[Opening QUOTED PASSAGE section]

Within employment law, mediation is a well-known intervention tool in conflicts and during illness. The mediation process has a number of characteristics such as voluntariness, confidentiality and impartiality. In labor conflicts, the question of whether voluntariness exists often arises. Voluntariness means that the parties agree to let the mediator guide them through the mediation process and that either party can terminate participation in the process if any party is no longer interested in mediation. This can also be called commitment, i.e., the parties must feel bound to reach a solution together in mediation.
The parties themselves can start mediation ad hoc. However, in employment law, mediation is often started on the advice of the company doctor or may be recommended by a judge. In such a case, the question can be asked whether there is commitment on the part of the parties, and if there is none, and mediation is not started, to what extent the noncooperation has an impact on a possible request for dissolution or the awarding of reasonable compensation. This question is particularly relevant because one of the core values of mediation is voluntariness. However, based on the standard of good employer, and good employeeship and the obligation to cooperate with reintegration obligations, there is an actual obligation to cooperate in mediation. Whether or not there is cooperation in mediation is taken into account by judges in their judgment. Based on case law, the following rules have been drawn up (also called the "Pel-vuistregels"):
- If, after unsuccessful mediation, one of the parties turns to the (subdistrict) court with a request to dissolve the employment contract, this request will be granted.

[Closing QUOTED PASSAGE section]
[Opening SUPPLIED INFORMATION section]

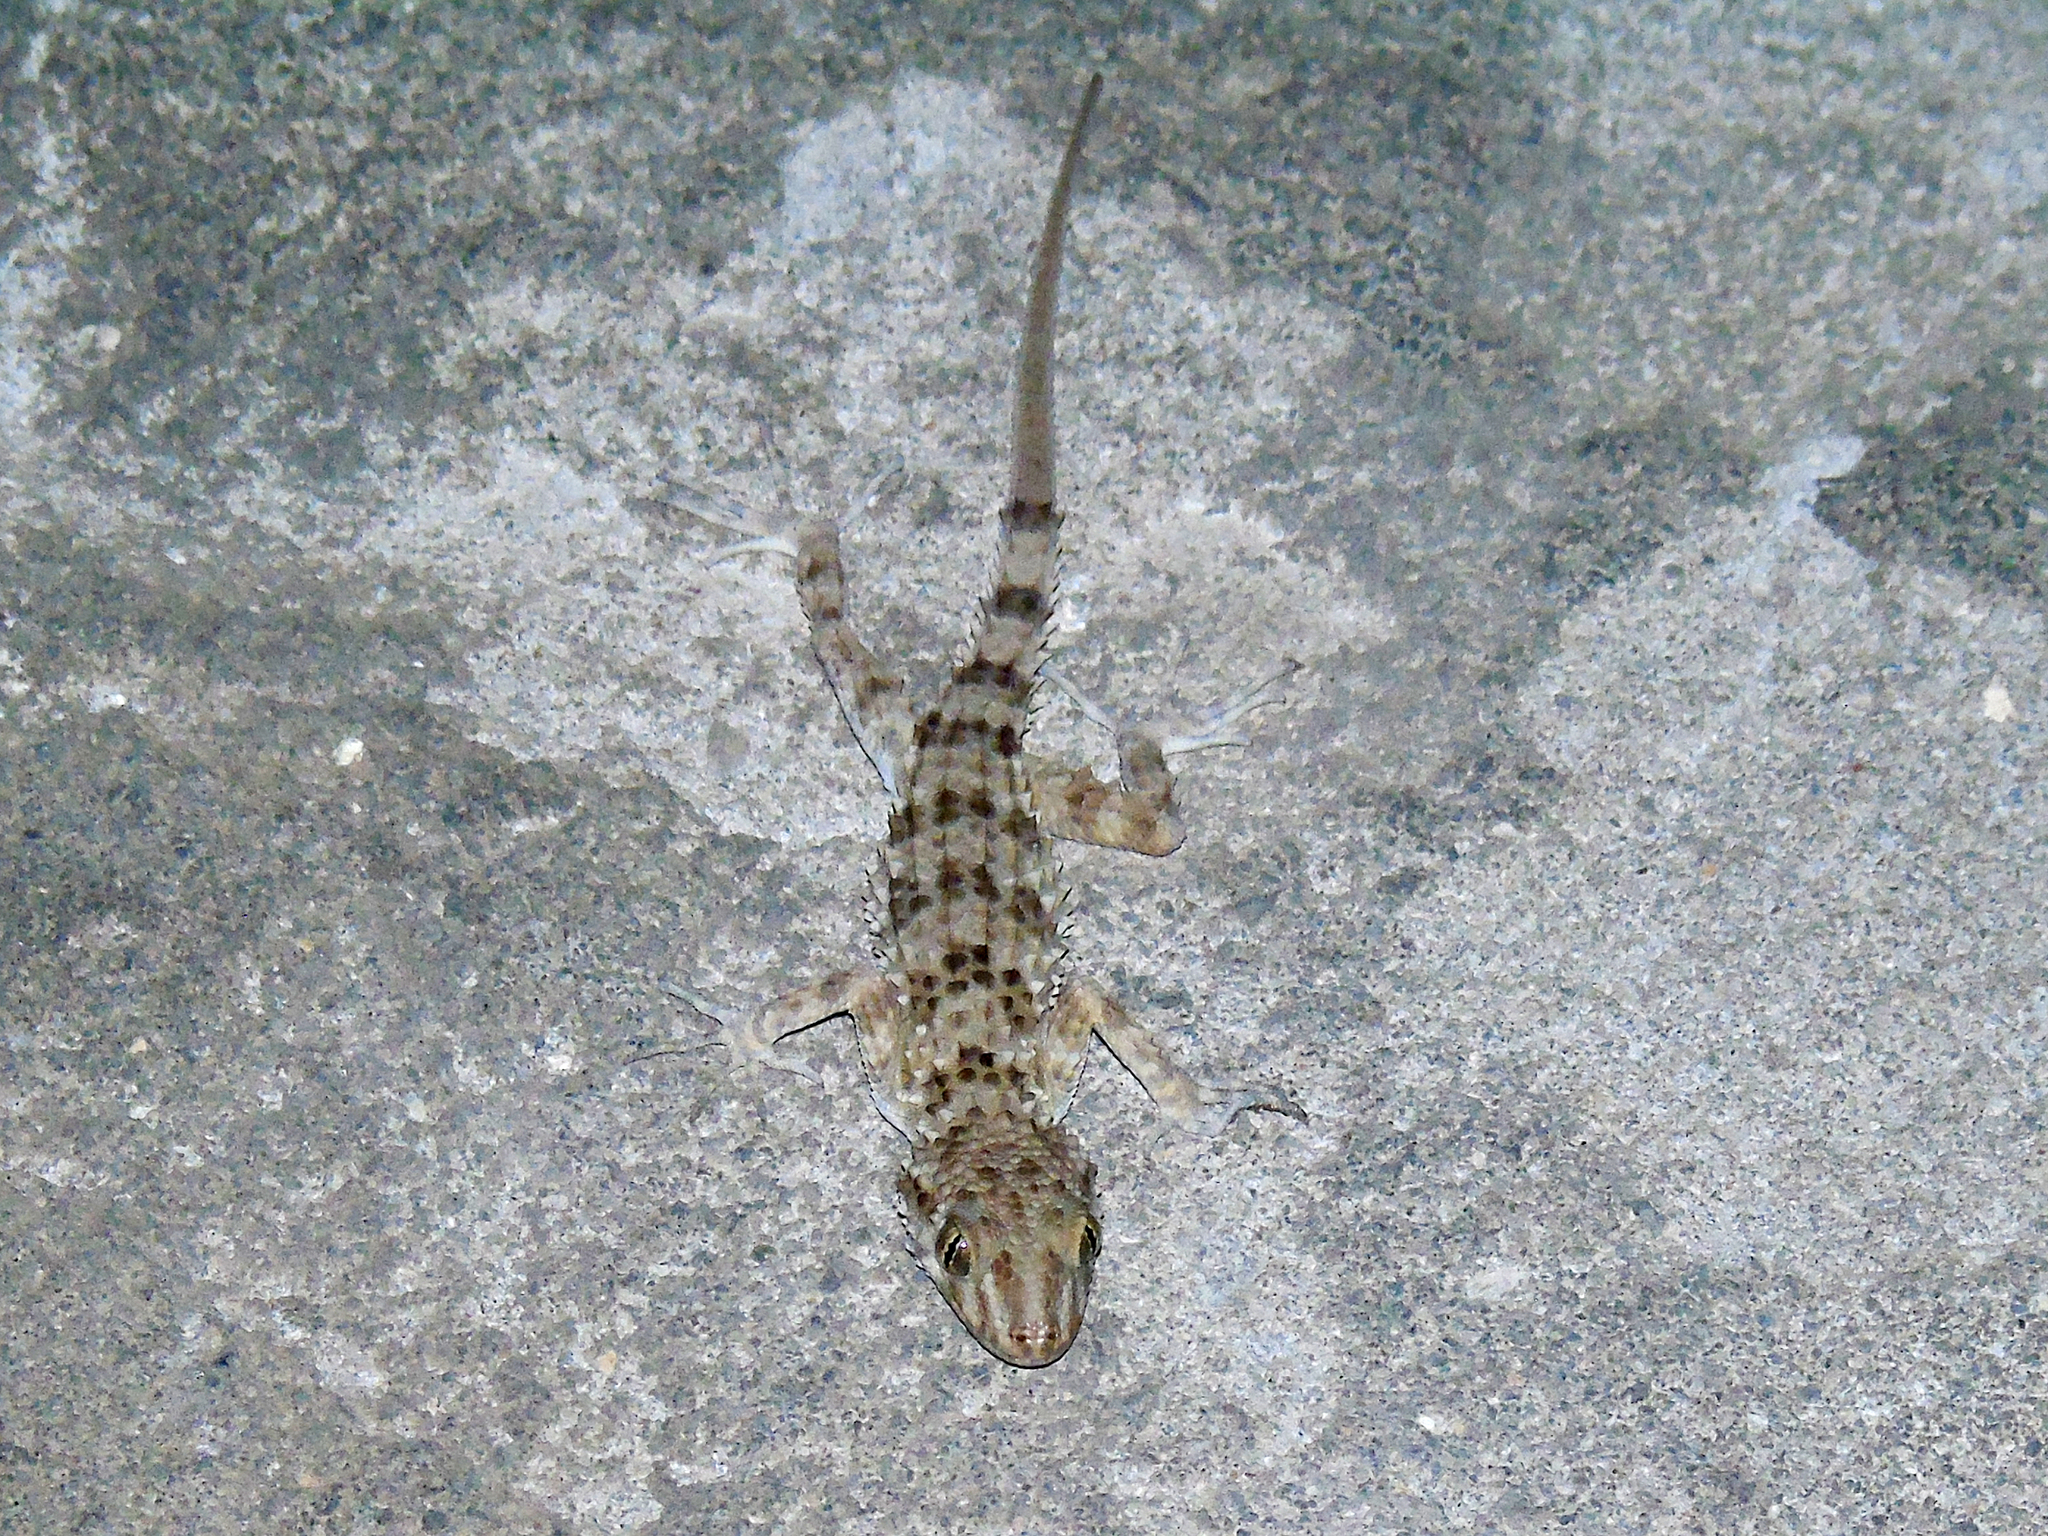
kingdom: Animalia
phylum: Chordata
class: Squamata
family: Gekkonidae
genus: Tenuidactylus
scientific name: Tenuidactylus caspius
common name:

[Closing SUPPLIED INFORMATION section]
[Opening SUPPLIED INFORMATION section]

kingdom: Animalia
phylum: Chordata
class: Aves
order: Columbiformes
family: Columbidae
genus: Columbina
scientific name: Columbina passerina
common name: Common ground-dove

[Closing SUPPLIED INFORMATION section]

REQUIREMENT 1: Please quote the stretch of the passage on mediation in employment law from "Within employment law, mediation" through "together in mediation.".
REQUIREMENT 2: Write what comes next in the passage on mediation in employment law, picking up after its final sentence.

TASK ANSWER 1:
Within employment law, mediation is a well-known intervention tool in conflicts and during illness. The mediation process has a number of characteristics such as voluntariness, confidentiality and impartiality. In labor conflicts, the question of whether voluntariness exists often arises. Voluntariness means that the parties agree to let the mediator guide them through the mediation process and that either party can terminate participation in the process if any party is no longer interested in mediation. This can also be called commitment, i.e., the parties must feel bound to reach a solution together in mediation.

TASK ANSWER 2:
- An employer that refuses to accept a proposal for mediation or to attach conditions to it in advance, risks — if it is subsequently decided to terminate the contract — higher compensation on that ground.
- An employee who refuses to accept a proposal for mediation, risks — if it comes to that — termination of the employment contract and lower compensation.
- An employee who stalls over mediation or sets conditions for mediation risks losing their salary.
- An employer that obstructs mediation or sets conditions for mediation risks having to pay wages in a situation in which an employee does not perform work.
On the one hand, subdistrict courts dissolve employment relationships despite the absence of a disturbed working relationship, for example on the i-ground (a mix of reasons), taking into account whether the parties have invested in restoring trust through mediation.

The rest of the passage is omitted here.